AIM OF THE EXERCISE: Below are records; reproduce exactly the lines from the one that has "Hospital-stay facts (about" through the one that has "- mechanically ventilated", ends included, and nothing more.

THE INPUT:
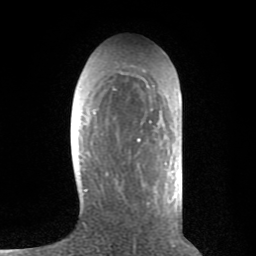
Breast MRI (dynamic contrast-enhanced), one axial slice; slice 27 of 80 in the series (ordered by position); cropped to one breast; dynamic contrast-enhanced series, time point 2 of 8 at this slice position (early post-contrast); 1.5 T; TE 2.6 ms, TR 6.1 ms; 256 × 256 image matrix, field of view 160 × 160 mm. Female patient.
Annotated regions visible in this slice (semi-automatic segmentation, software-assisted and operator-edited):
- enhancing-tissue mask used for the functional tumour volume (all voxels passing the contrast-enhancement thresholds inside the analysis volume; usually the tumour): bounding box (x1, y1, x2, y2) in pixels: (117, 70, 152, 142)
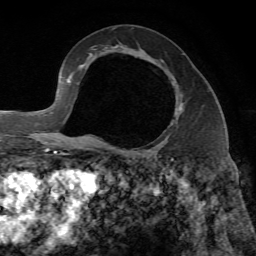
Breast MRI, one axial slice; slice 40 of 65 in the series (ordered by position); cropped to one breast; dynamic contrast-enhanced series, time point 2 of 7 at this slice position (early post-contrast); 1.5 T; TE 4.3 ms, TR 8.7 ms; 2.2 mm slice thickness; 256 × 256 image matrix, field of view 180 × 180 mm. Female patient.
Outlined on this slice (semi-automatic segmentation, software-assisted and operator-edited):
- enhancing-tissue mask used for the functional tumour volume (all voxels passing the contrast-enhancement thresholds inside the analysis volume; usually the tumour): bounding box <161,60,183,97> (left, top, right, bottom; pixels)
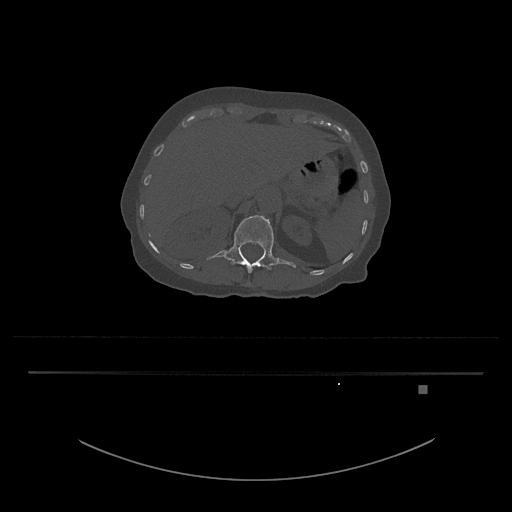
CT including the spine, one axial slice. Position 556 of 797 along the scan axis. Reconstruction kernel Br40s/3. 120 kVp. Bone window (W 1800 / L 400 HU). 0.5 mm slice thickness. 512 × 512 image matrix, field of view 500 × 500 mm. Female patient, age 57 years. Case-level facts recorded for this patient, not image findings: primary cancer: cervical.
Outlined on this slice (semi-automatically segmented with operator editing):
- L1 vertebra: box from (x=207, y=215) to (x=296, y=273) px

==

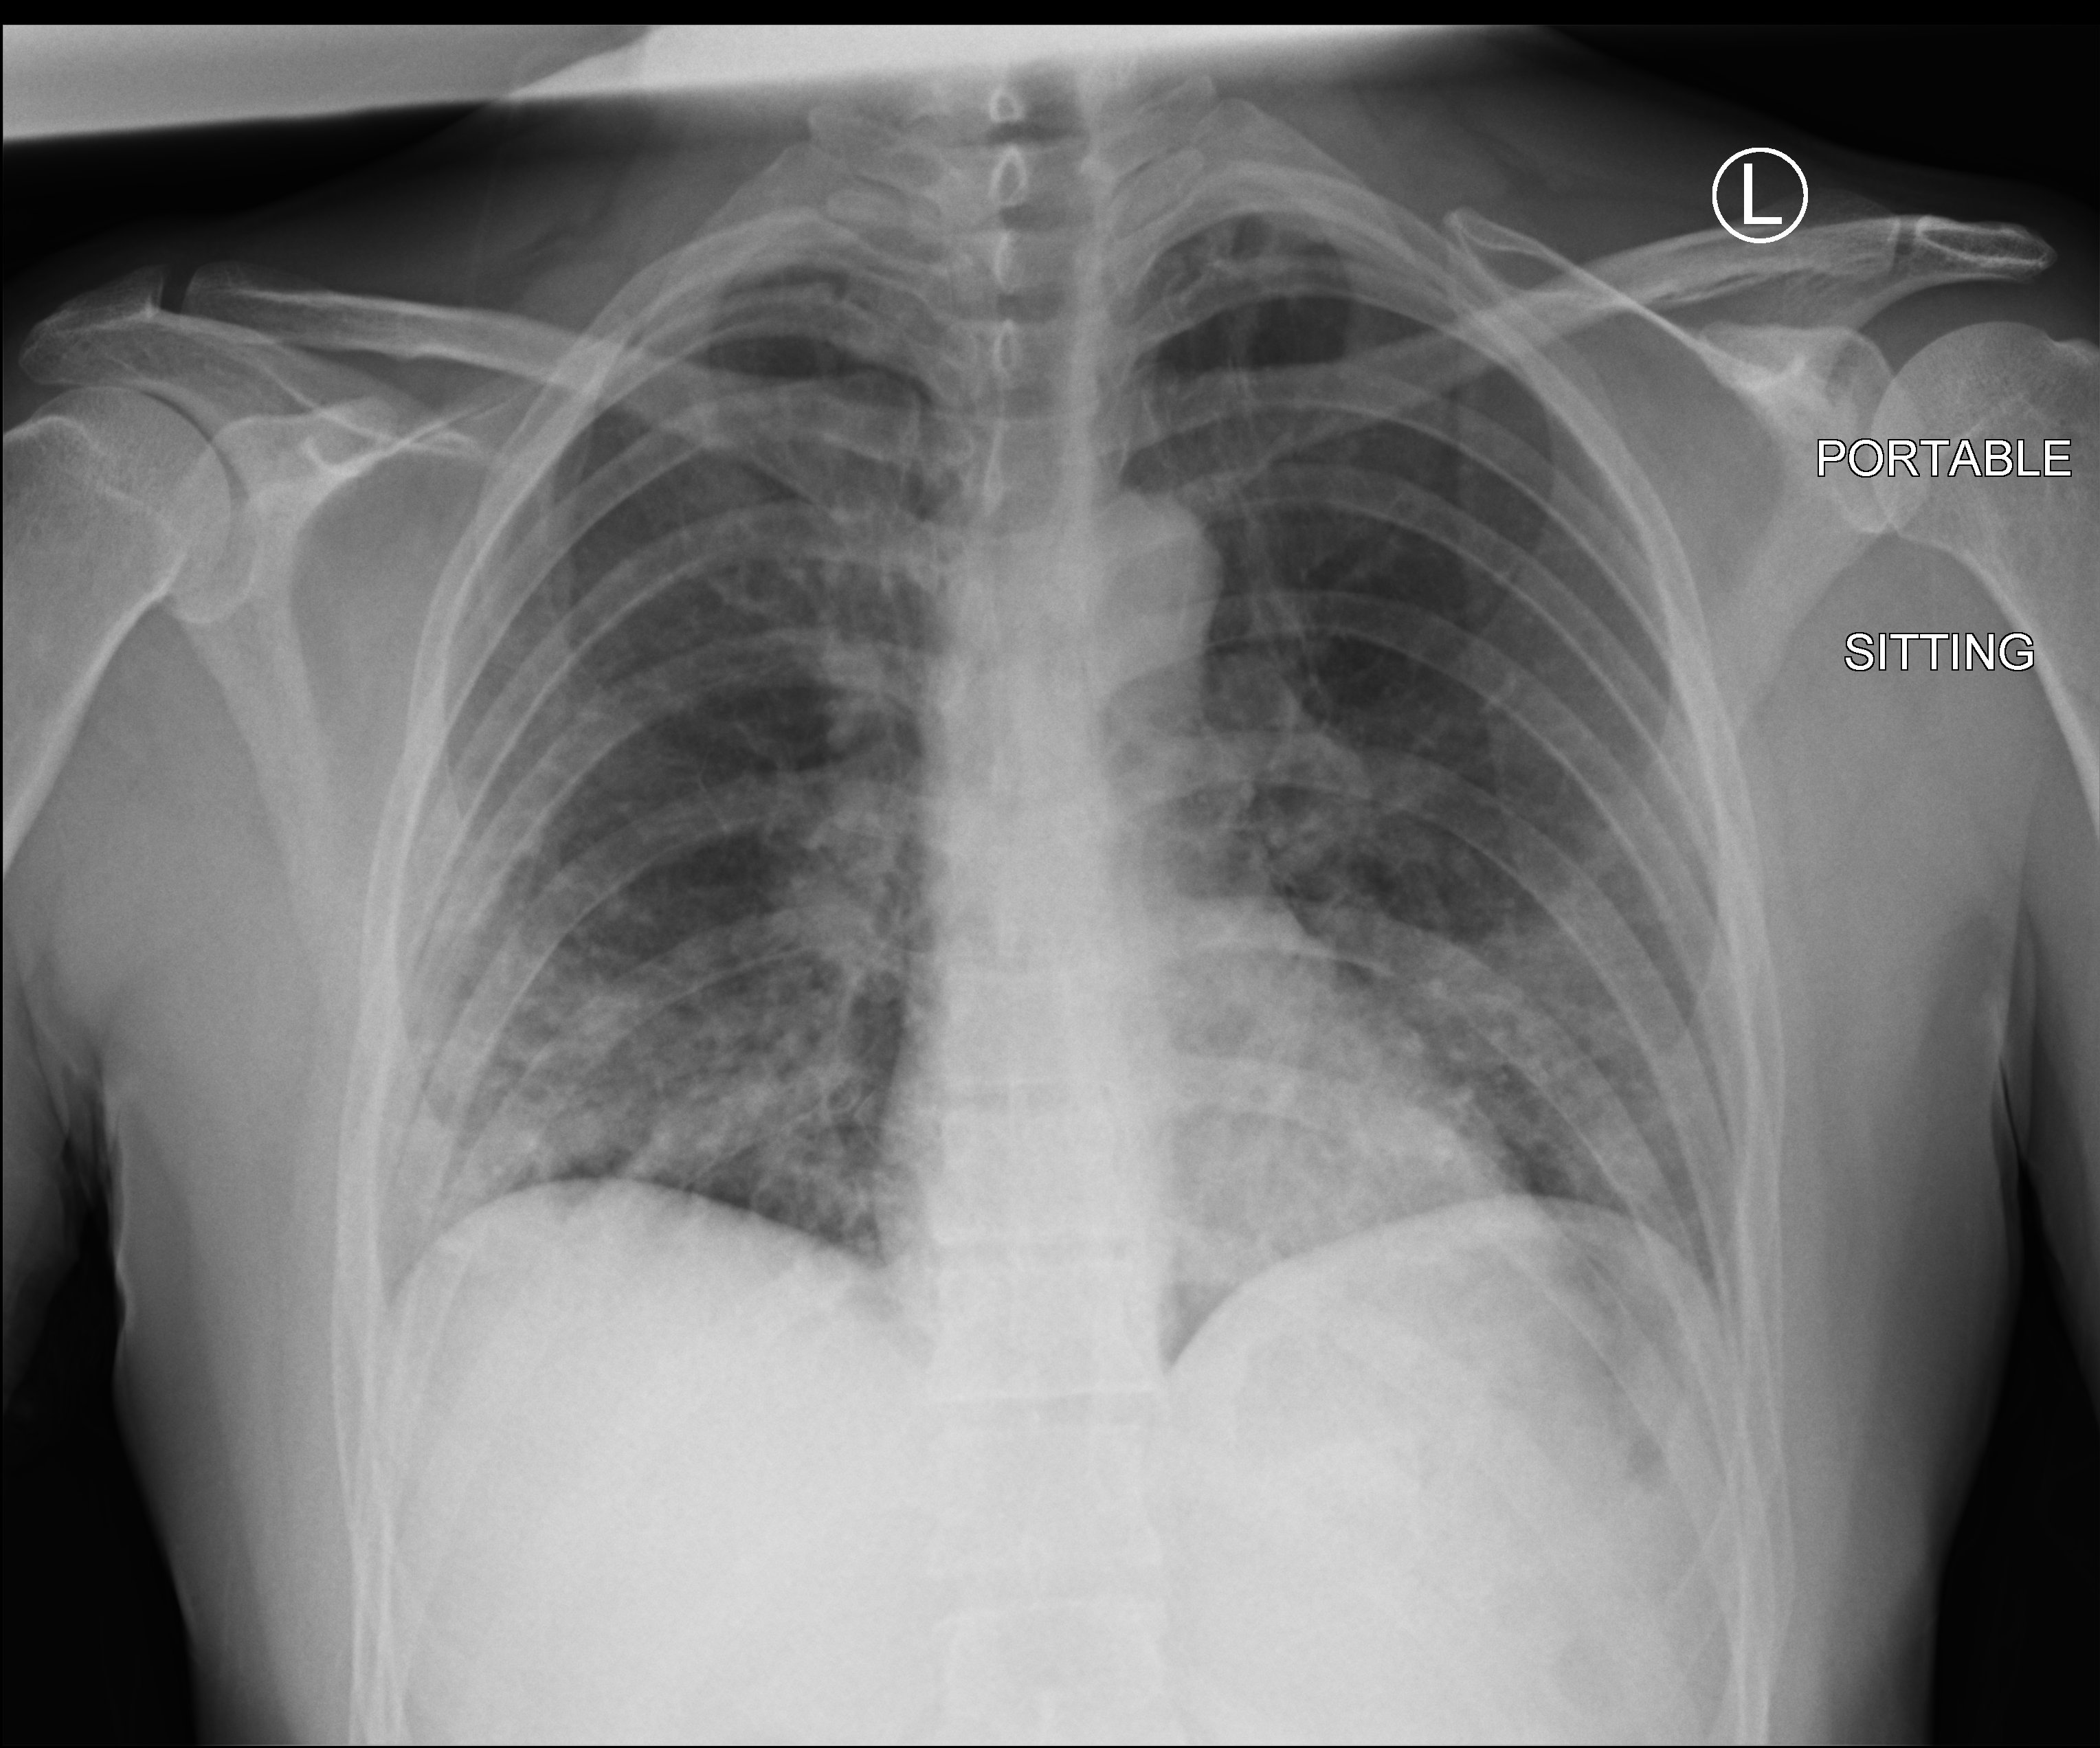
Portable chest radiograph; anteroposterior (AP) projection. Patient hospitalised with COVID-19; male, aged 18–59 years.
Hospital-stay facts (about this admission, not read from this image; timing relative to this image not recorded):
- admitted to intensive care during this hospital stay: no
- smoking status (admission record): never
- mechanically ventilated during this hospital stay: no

EXERCISE ANSWER:
Hospital-stay facts (about this admission, not read from this image; timing relative to this image not recorded):
- admitted to intensive care during this hospital stay: no
- smoking status (admission record): never
- mechanically ventilated during this hospital stay: no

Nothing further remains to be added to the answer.